En novembre dernier, la ville de Sharjah a annoncé la création d’une zone franche autour de l’industrie du livre qui présente donc des avantages fiscaux pour attirer les investisseurs. L’établissement propose, sur une surface de 19 000 m2, près de 400 bureaux pour accueillir toutes les entreprises relevant du secteur du livre, comme les maisons d’édition, les distributeurs ou les imprimeurs. Les autorités facilitent la circulation des ouvrages sur le marché local par le biais d’agréments. Gulf Stream, spécialisé dans la jeunesse, a été le premier éditeur français à adhérer au projet. "Nous avons créé une filiale, Gulf Stream Sharjah. Une free-lance et un représentant travaillent pour nous sur place. Nous sommes en passe de développer de nouveaux projets avec un éditeur de Dubai", explique Luc Brossier, président de la maison.

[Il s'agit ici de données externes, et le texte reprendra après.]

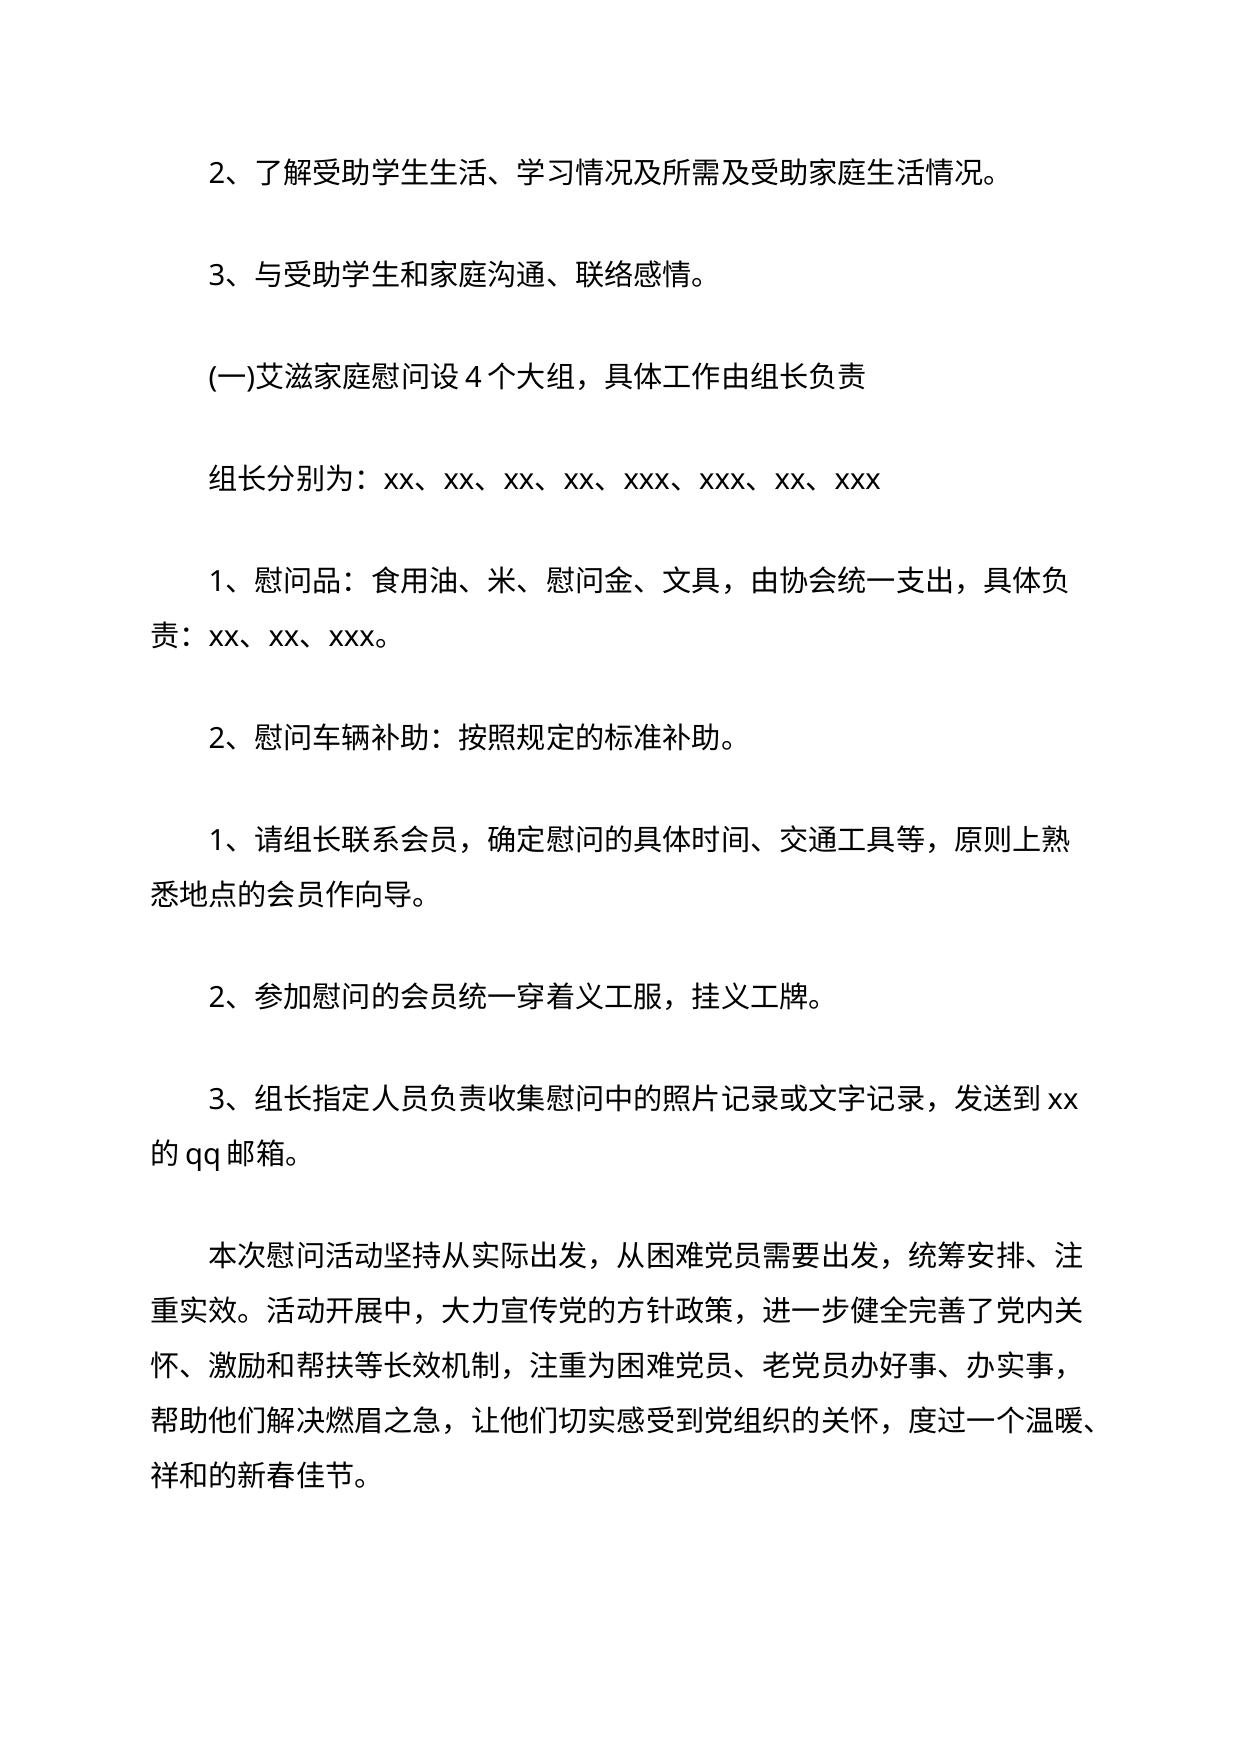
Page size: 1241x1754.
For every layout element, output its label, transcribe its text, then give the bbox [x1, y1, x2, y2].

text 2、慰问车辆补助：按照规定的标准补助。 [150, 715, 1090, 757]
text 2、了解受助学生生活、学习情况及所需及受助家庭生活情况。 [150, 150, 1090, 192]
text 本次慰问活动坚持从实际出发，从困难党员需要出发，统筹安排、注重实效。活动开展中，大力宣传党的方针政策，进一步健全完善了党内关怀、激励和帮扶等长效机制，注重为困难党员、老党员办好事、办实事，帮助他们解决燃眉之急，让他们切实感受到党组织的关怀，度过一个温暖、祥和的新春佳节。 [150, 1233, 1090, 1494]
text 3、组长指定人员负责收集慰问中的照片记录或文字记录，发送到xx的qq邮箱。 [150, 1076, 1090, 1173]
text 组长分别为：xx、xx、xx、xx、xxx、xxx、xx、xxx [150, 456, 1090, 498]
text (一)艾滋家庭慰问设4个大组，具体工作由组长负责 [150, 354, 1090, 396]
text 3、与受助学生和家庭沟通、联络感情。 [150, 252, 1090, 294]
text 1、请组长联系会员，确定慰问的具体时间、交通工具等，原则上熟悉地点的会员作向导。 [150, 817, 1090, 914]
text 2、参加慰问的会员统一穿着义工服，挂义工牌。 [150, 974, 1090, 1016]
text 1、慰问品：食用油、米、慰问金、文具，由协会统一支出，具体负责：xx、xx、xxx。 [150, 558, 1090, 655]
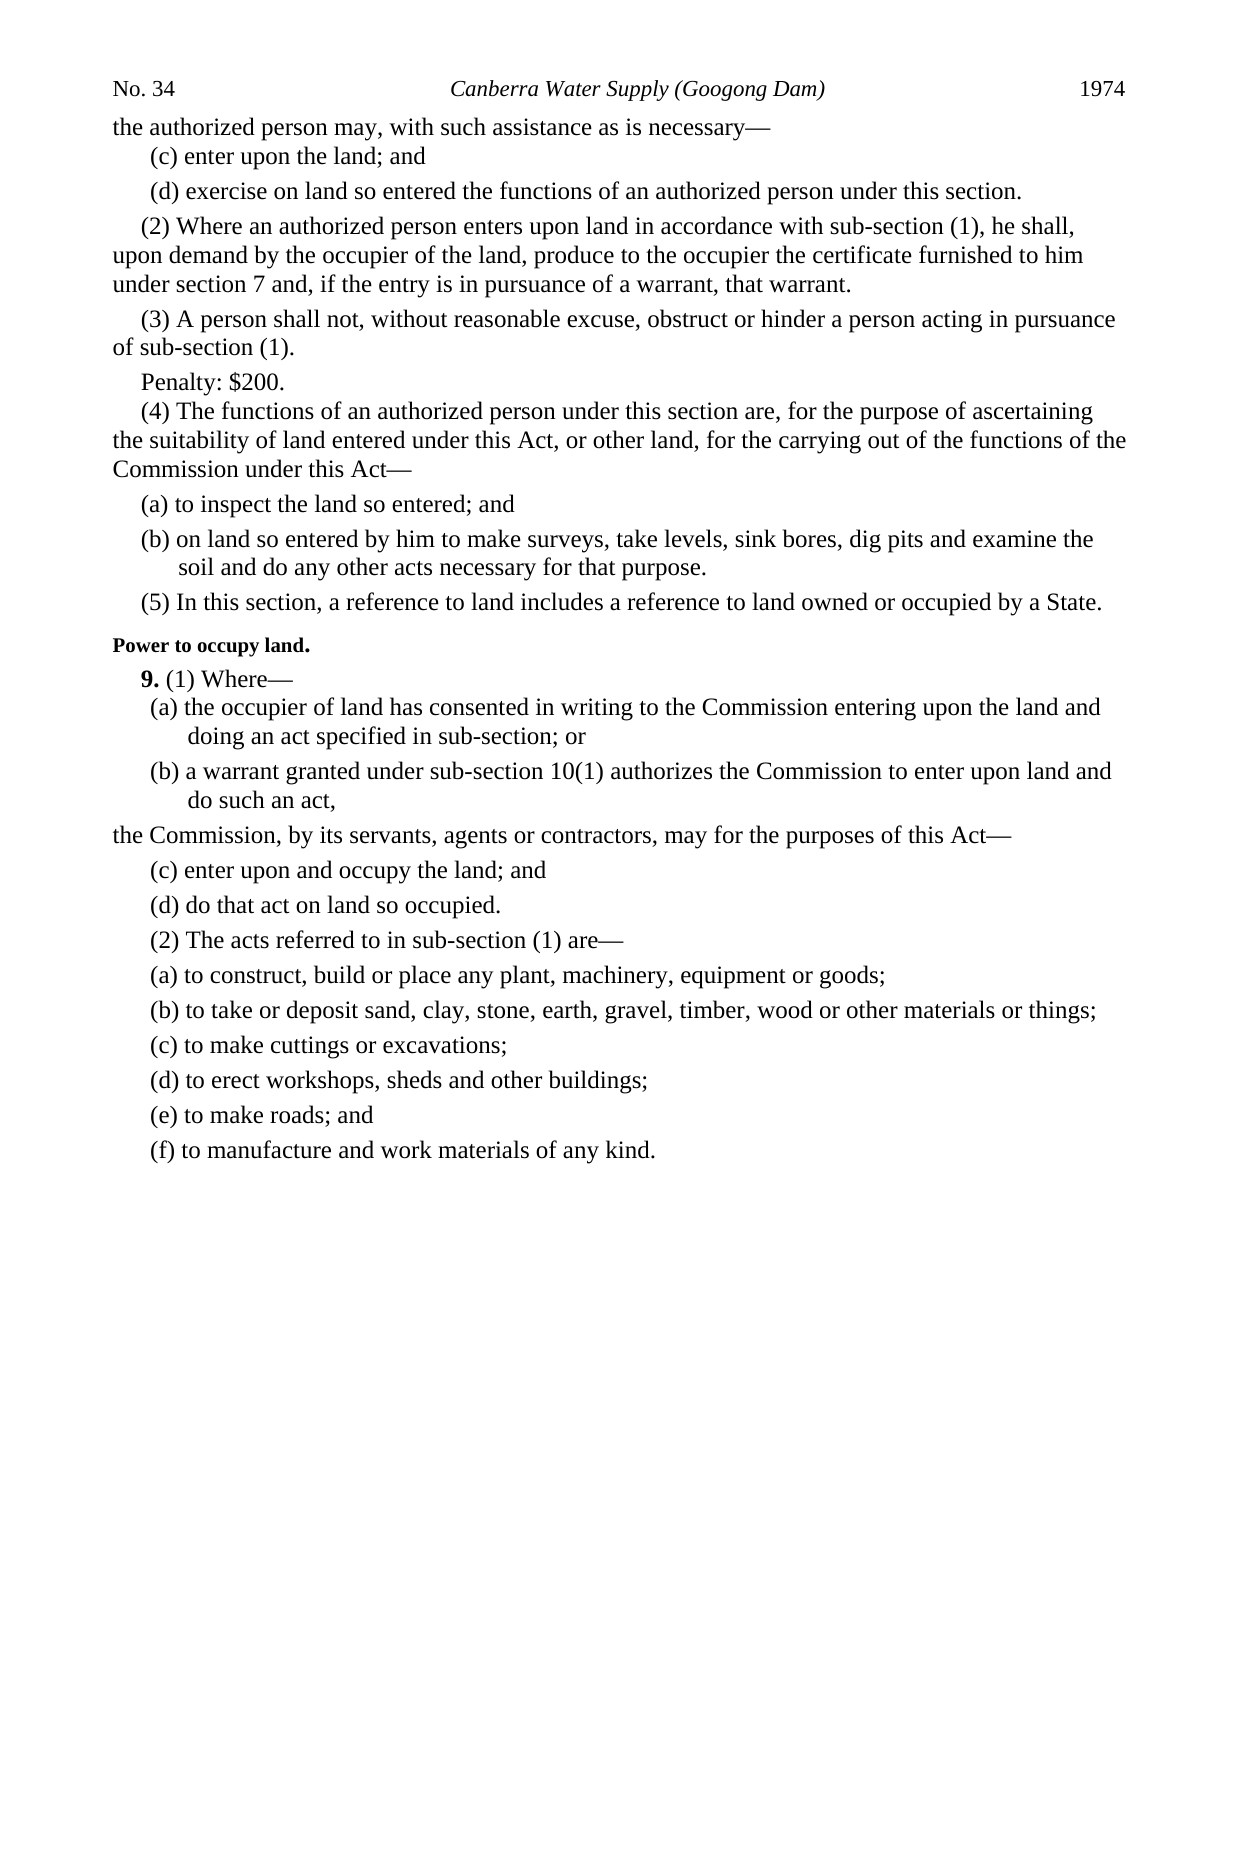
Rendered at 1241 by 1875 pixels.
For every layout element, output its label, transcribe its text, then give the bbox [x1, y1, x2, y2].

text (4) The functions of an authorized person under this section are, for the purpose of ascertaining the suitability of land entered under this Act, or other land, for the carrying out of the functions of the Commission under this Act— [112, 396, 1128, 482]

L’éditeur nantais a déjà publié un ouvrage pour enfants sur le musée archéologique de Sharjah qui a été traduit en trois langues. Tiré à 1 500 exemplaires, le titre a uniquement été distribué dans l’émirat mais devrait bientôt arriver en France. "Si nous partageons une même philosophie, la collaboration a été un peu laborieuse, le texte a été contrôlé par les autorités et nous avons dû faire plusieurs allers-retours. Mais je pense qu’on est malgré tout face à un nouveau marché, une opportunité", précise-t-il. La directrice de la maison, Stéphanie Baronchelli, ajoute que "le catalogue de Gulf Stream est indépendant des projets mis en place à Sharjah. Si cette nouvelle aventure peut contribuer à nous apporter un équilibre financier, alors tant mieux."

Une centaine d’éditeurs

D’après la Sharjah Book Authority, instance responsable du secteur de l’édition dans l’émirat, une centaine d’éditeurs seront installés en juin dans cette zone franche, "dont beaucoup d’Italiens", précise le responsable Ahmed Al Ameri. Les acteurs régionaux, notamment les éditeurs égyptiens et libanais, observent de près cette montée en puissance de Sharjah dans le monde de l’édition. "Ils ont investi de manière intelligente, et leur pari peut se révéler gagnant dans une région où le réseau de distribution est inexistant, estime Yasmina Jraissati de l’agence franco-libanaise Raya. Mais on peut aussi craindre un contrôle accru des autorités sur tout ce qui est publié, et donc une perte d’indépendance."